Tuesday, September 21, 2010

a pile of termites

Several years ago, I heard a story on NPR that stuck with me about termite mounds. It seems that when one of these massive structures seen on the African Plains or at Disney's Animal Kingdom gets knocked over, the termites build it back.

So there is no committee meeting. No termite gets elected president of the rebuild. Nobody organizes the termites into teams. No sign ups, no directives, edicts, or org charts.

The termites just "know what to do."

It turns out there is a name for this type of behavior in animals and nature. It's called emergence.

I'm not sure why the story idea first resonated with me.

I guess on the gut connection to God level it just affirms that God works that way with me sometimes.

It isn't about how organized, how well I know God, how large my faith or strong my belief that dictates, controls, or limits God's love.

It just happens.

So.
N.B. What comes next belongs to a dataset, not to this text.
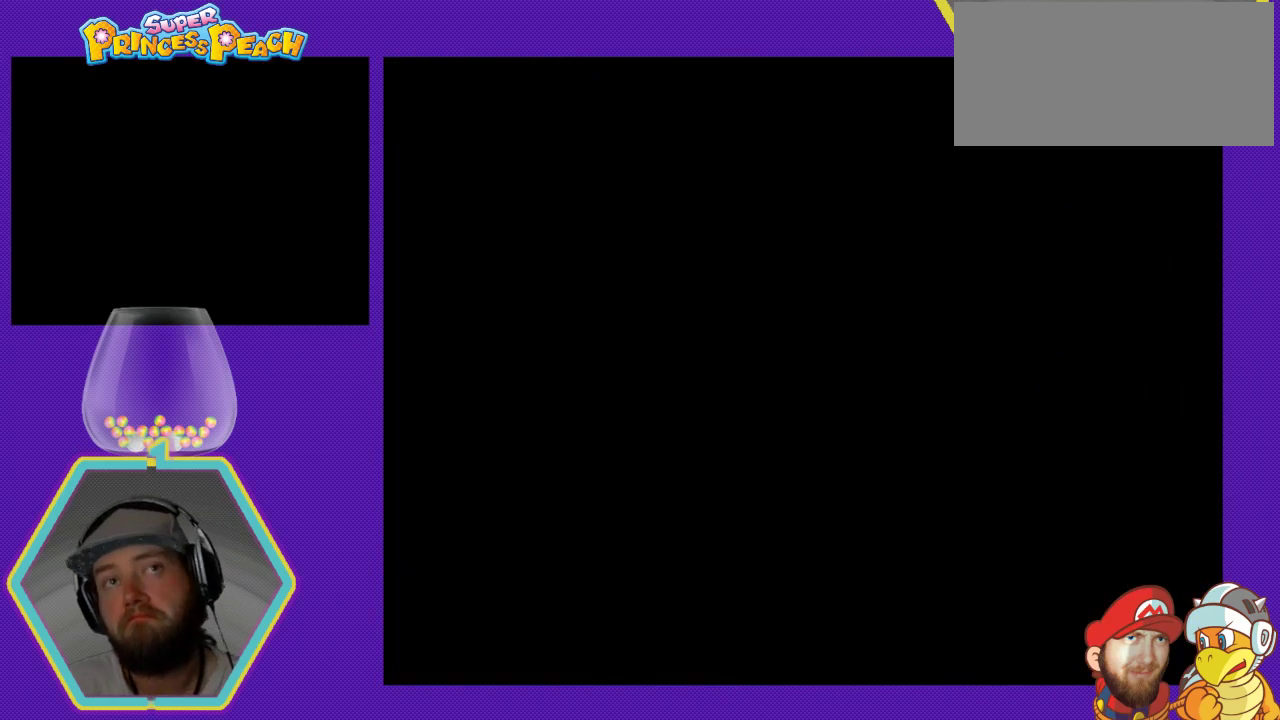
{"buttons": [], "events": []}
If that's true sometimes the best thing we can do as leaders is not to lead.

To just get out the way.

And let the termites rebuild.

Sunday, September 19, 2010

Not always but close

A friend confidently shared with me that belief always comes first and then faith. It didn't seem right to me. First you have to put your faith in something and then after it doesn't let you down enough, you believe in it. It seems to me.

And things are never always. There is always an exception.

But I guess things come close enough sometimes that you can say it might as well be always.

If that's true then I think being always drives doing where transformation and change are concerned. For me.

Doing is outside in.

Being is inside out.

Doing stuff enough might develop some good habits and in doing that you might experience something that transforms your being.

But things don't seem to get started until the experience happens and then you start doing stuff in response to that.

We spend lots of time planning the stuff we do. And maybe we don't spend quite enough time understanding how or if that stuff informs or transforms who and what we are.

We should do more of that.

Is your ministry a campaign or a movement?

According to the minds behind the group called Brains on Fire, marketing can lean toward campaigns or movements. Can we say the same thing about ministry?


Consider some of the thoughts about the two from a manifesto on the idea:


Campaigns have a beginning and an end.

Movements go on as long as kindred spirits are involved.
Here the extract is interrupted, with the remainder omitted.